Alternative design for final_suspend that eliminates undefined behaviour of exceptions propagating out of the coroutine internals

lewissbaker commented 6 years ago

The current specification of the coroutines TS (N4680) defines the semantics of the coroutine as follows:

{
  P promise;
  co_await p.initial_suspend();
  try {
    <body>
  } catch (...) {
    p.unhandled_exception();
  }
  co_await p.final_suspend();
}

As described in #17, this definition leads to some potential undefined-behaviour if any of the co_await p.initial_suspend(), co_await p.final_suspend() or p.unhandled_exception() statements throw an unhandled exception.

The current wording states that the coroutine frame is automatically destroyed if the execution of the coroutine runs to completion (ie. hits the closing curly brace above). However, it's unclear what the semantics should be were an exception to propagate out of the coroutine.
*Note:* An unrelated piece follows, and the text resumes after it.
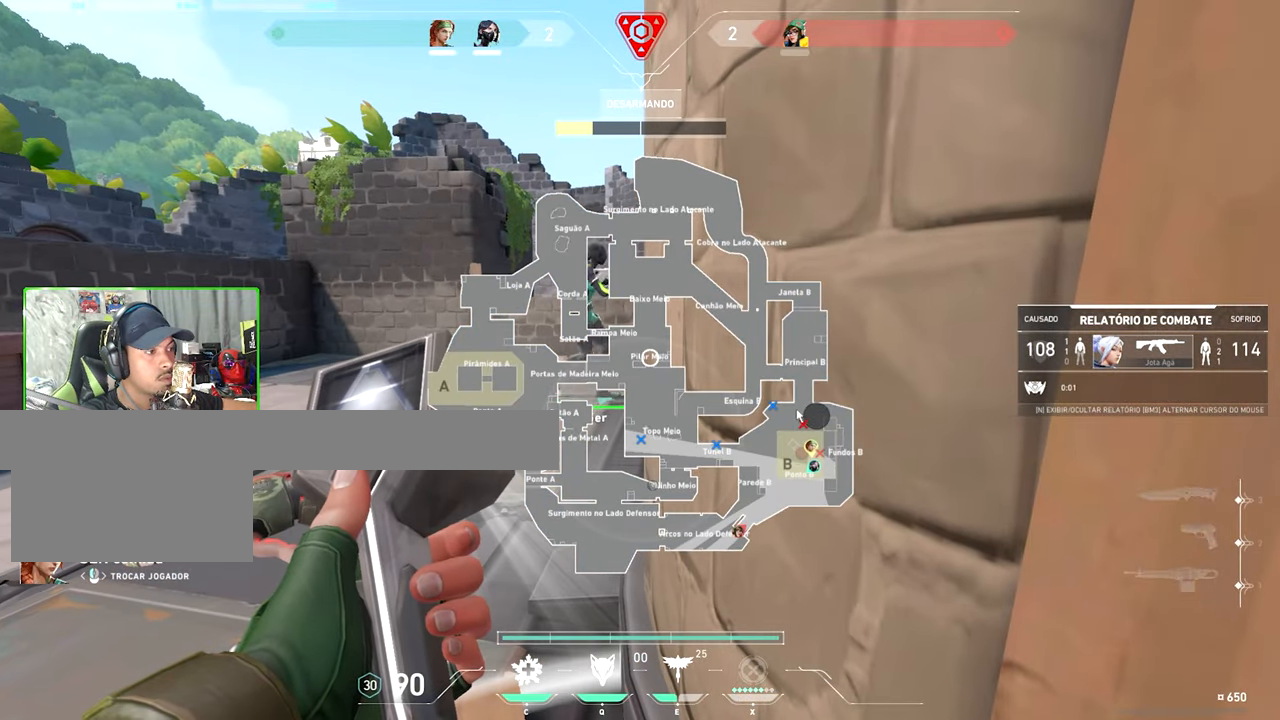
{"keys": ["caps_lock"], "mouse": [], "events": [[134, "mouse_left", "down"], [217, "mouse_left", "up"], [317, "mouse_left", "down"], [417, "mouse_left", "up"]]}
What if, instead, we defined the coroutine to have the following semantics:

void run(coroutine_handle<promise_type> h)
{
  promise_type& p = h.promise();
  try {
    co_await p.initial_suspend();
    {
      <body>
    }
final_suspend: // goto target for co_return statement
    <final-suspend-point>
  }
  catch (...) {
    <final-suspend-point>
    p.unhandled_exception();
  }
  if constexpr (std::is_void_v<decltype(p.final_suspend())>) {
    // Could be optionally optimised to a tail-call.
    p.final_suspend();
  } else {
    // Guaranteed tail-call to .resume()
    p.final_suspend().resume();
  }
}

Points of interest here:

(1) There is no more implicit destruction of the coroutine frame when execution runs to completion. The library code/promise_type author must explicitly call coroutine_handle::destroy() to destroy the coroutine. This puts more burden on the library author to remember to call .destroy() in some cases, but is also a much simpler rule than having to consider whether or not the coroutine suspended at the final_suspend-point.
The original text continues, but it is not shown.